Rahim regretted how the trees have vanished over the years. And he blamed the gachis from Jashore for the disappearance of date palm trees.
"They used to buy the trees for Tk50 to Tk60 [a season]. They would create a deep gorge with their batal [a kind of razor/blade] and wound the trees," Rahim said. "If you scrape my forehand and make a gorge like this, I will lose my life. They killed the trees like this."
"I say 90% of the trees are gone. These streets used to be full of trees. Look how far from my home I have to come to find these trees." We were sitting around one kilometre from Rahim's home.
Rahim said the jaggery he makes is also in high demand.
"My jaggery is taken to various countries by migrant Bangladeshis. I make them myself; it means I don't adulterate them. It means you may have to spend a bit more, but the product is authentic," he proudly added, showcasing the jaggery that he sells for Tk500 per kg.
In the market, you might get them for between Tk300 to Tk500, depending on where you are purchasing it from.
As the sun got weaker with the afternoon approaching, his work for the day was about to end.
We asked him our last question – do you drink the date palm sap yourself?
"I have sold thousands of pots but I don't drink them. It does not sit well in my stomach. I cannot stand it," Rahim replied.
"But my kids drink sap. My son doesn't like it much. But my daughters do," he added.
The next morning
It was one of the few cold waves that Bangladesh has witnessed this year so far and our bike was running at nearly 70 kph. We saw a few people, heavily dressed yet overwhelmed by the shivering cold, going to the mosque to attend the Fajr prayers in the foggy morning.

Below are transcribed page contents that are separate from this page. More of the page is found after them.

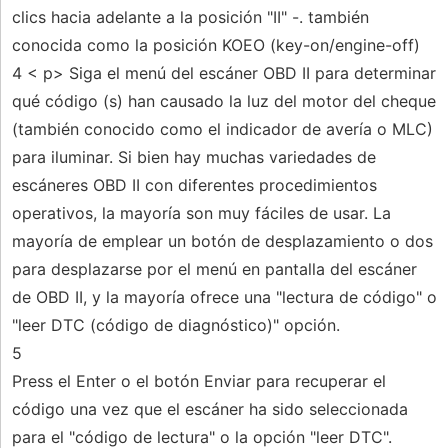
clics hacia adelante a la posición "II" -. también
conocida como la posición KOEO (key-on/engine-off)
4 < p> Siga el menú del escáner OBD II para determinar
qué código (s) han causado la luz del motor del cheque
(también conocido como el indicador de avería o MLC)
para iluminar. Si bien hay muchas variedades de
escáneres OBD II con diferentes procedimientos
operativos, la mayoría son muy fáciles de usar. La
mayoría de emplear un botón de desplazamiento o dos
para desplazarse por el menú en pantalla del escáner
de OBD II, y la mayoría ofrece una "lectura de código" o
"leer DTC (código de diagnóstico)" opción.
5
Press el Enter o el botón Enviar para recuperar el
código una vez que el escáner ha sido seleccionada
para el "código de lectura" o la opción "leer DTC".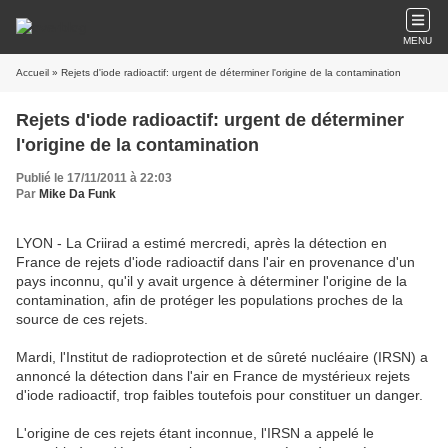
MENU
Accueil
» Rejets d'iode radioactif: urgent de déterminer l'origine de la contamination
Rejets d'iode radioactif: urgent de déterminer
l'origine de la contamination
Publié le 17/11/2011 à 22:03
Par
Mike Da Funk
LYON - La Criirad a estimé mercredi, après la détection en
France de rejets d'iode radioactif dans l'air en provenance d'un
pays inconnu, qu'il y avait urgence à déterminer l'origine de la
contamination, afin de protéger les populations proches de la
source de ces rejets.
Mardi, l'Institut de radioprotection et de sûreté nucléaire (IRSN) a
annoncé la détection dans l'air en France de mystérieux rejets
d'iode radioactif, trop faibles toutefois pour constituer un danger.
L'origine de ces rejets étant inconnue, l'IRSN a appelé le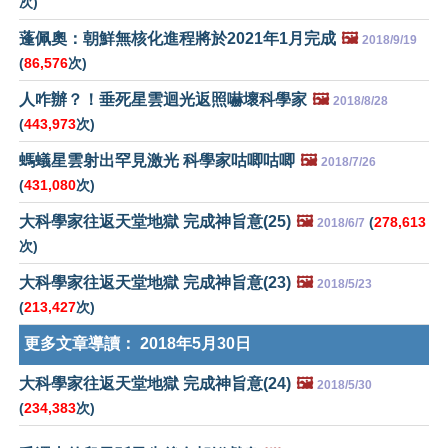
次)
蓬佩奧：朝鮮無核化進程將於2021年1月完成
🖼️
2018/9/19
(
86,576
次)
人咋辦？！垂死星雲迴光返照嚇壞科學家
🖼️
2018/8/28
(
443,973
次)
螞蟻星雲射出罕見激光 科學家咕唧咕唧
🖼️
2018/7/26
(
431,080
次)
大科學家往返天堂地獄 完成神旨意(25)
🖼️
(
278,613
2018/6/7
次)
大科學家往返天堂地獄 完成神旨意(23)
🖼️
2018/5/23
(
213,427
次)
更多文章導讀：
2018年5月30日
大科學家往返天堂地獄 完成神旨意(24)
🖼️
2018/5/30
(
234,383
次)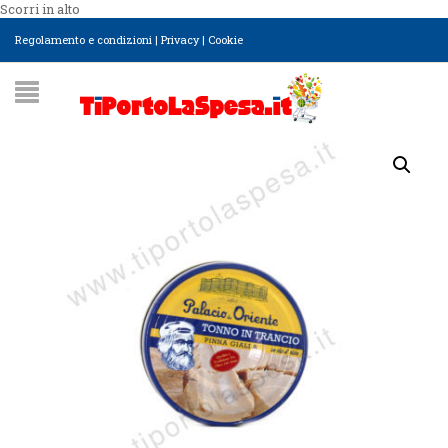
Scorri in alto
Regolamento e condizioni
|
Privacy
|
Cookie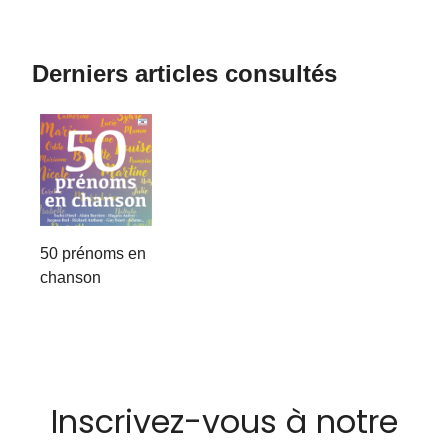
Derniers articles consultés
50 prénoms en
chanson
Inscrivez-vous à notre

The chilly wind pierced through our jackets, mufflers and shoes. Yet, we had no option but to speed up further, to catch Abdur Rahim harvest saps from the pots he had set up on the trees the day before. We wanted to see him take down the sap-filled earthen pots.

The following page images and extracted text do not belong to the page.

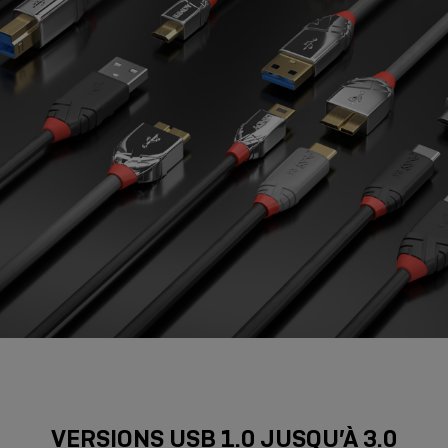
VERSIONS USB 1.0 JUSQU’À 3.0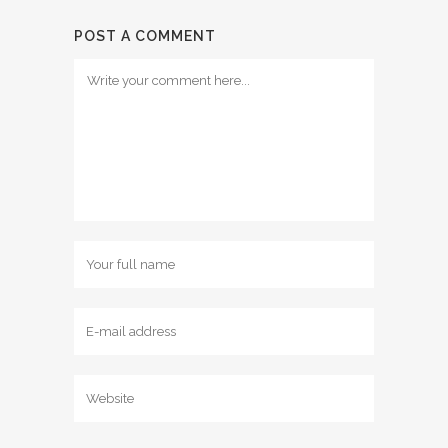
POST A COMMENT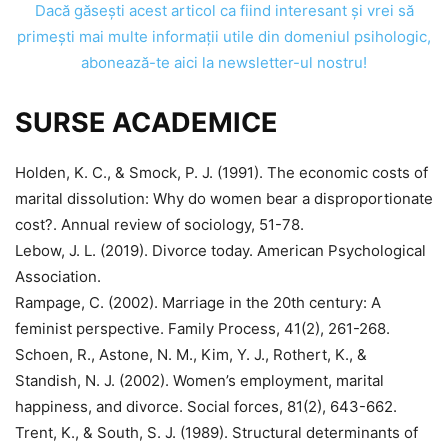
Dacă găseşti acest articol ca fiind interesant şi vrei să
primeşti mai multe informaţii utile din domeniul psihologic,
abonează-te aici la newsletter-ul nostru!
SURSE ACADEMICE
Holden, K. C., & Smock, P. J. (1991). The economic costs of
marital dissolution: Why do women bear a disproportionate
cost?. Annual review of sociology, 51-78.
Lebow, J. L. (2019). Divorce today. American Psychological
Association.
Rampage, C. (2002). Marriage in the 20th century: A
feminist perspective. Family Process, 41(2), 261-268.
Schoen, R., Astone, N. M., Kim, Y. J., Rothert, K., &
Standish, N. J. (2002). Women’s employment, marital
happiness, and divorce. Social forces, 81(2), 643-662.
Trent, K., & South, S. J. (1989). Structural determinants of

Navigating through the foggy streets to Kuti Pachuria, we finally caught him in action after nearly half the pots had already been brought down. The sun was not out yet, or even if it was, the fog had no intention of allowing it to come through.
Rahim, wearing a lungi and some ropes swinging around his body, was hurriedly taking the pots down as he had started late - for we had asked him to wait till we arrived.

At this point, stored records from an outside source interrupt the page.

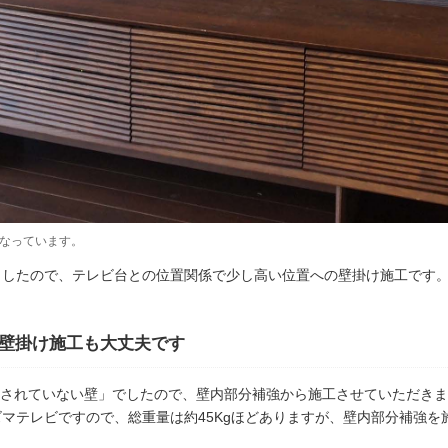
なっています。
ましたので、テレビ台との位置関係で少し高い位置への壁掛け施工です
ビ壁掛け施工も大丈夫です
されていない壁」でしたので、壁内部分補強から施工させていただきま
ズマテレビですので、総重量は約45Kgほどありますが、壁内部分補強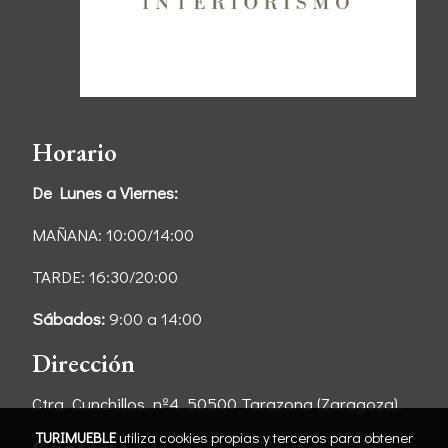
Horario
De Lunes a Viernes:
MAÑANA: 10:00/14:00
TARDE: 16:30/20:00
Sábados:
9:00 a 14:00
Dirección
Ctra. Cunchillos, nº4. 50500 Tarazona (Zaragoza).
TURIMUEBLE
utiliza cookies propias y terceros para obtener
Contacto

"All you need is a strong heart – courage. I need to have the courage to climb all the way up these trees," he explained when we asked him how he climbs in such shivering cold wearing a lungi.
And he was proud of this get-up – lungi, jumper on top, with a chuddar wrapped over it.
"You won't find gachis in this style anymore," he said with pride.
Early that morning, we saw customers line up even before he took the saps back home.
One of the customers expressed worry about Nipah virus while buying a pot.
"We cannot drink it raw," a worrying, elderly woman said.
"So many people drink it; nothing happens," replied Rahim's wife, who was helping him by transferring the harvest into a jar from his earthen pots.
"Nothing will happen, drink it saying Bismillah," Rahim said.
Back in Rahim's house, several younger customers were already roaming around, waiting on the drink.
As soon as Rahim reached home, they bought a litre of the sap for Tk80 and started drinking it immediately. The taste of the raw sap is hard to resist for all.
Rahim and his wife were true to their word of not being scared of the virus, as we spotted their little daughter drinking the raw DSP with great pleasure.
Rahim said he covered the date palm trees with 'chala' last year, but stopped doing it this year because he believes nothing happened to any of his customers. The news of three deaths from Nipah virus that occurred in Rajbari last year didn't reach him.
"My customers are not scared of the virus. They are regularly drinking [raw DSP]. Many are drinking from me, but no one showed any symptoms," Rahim said.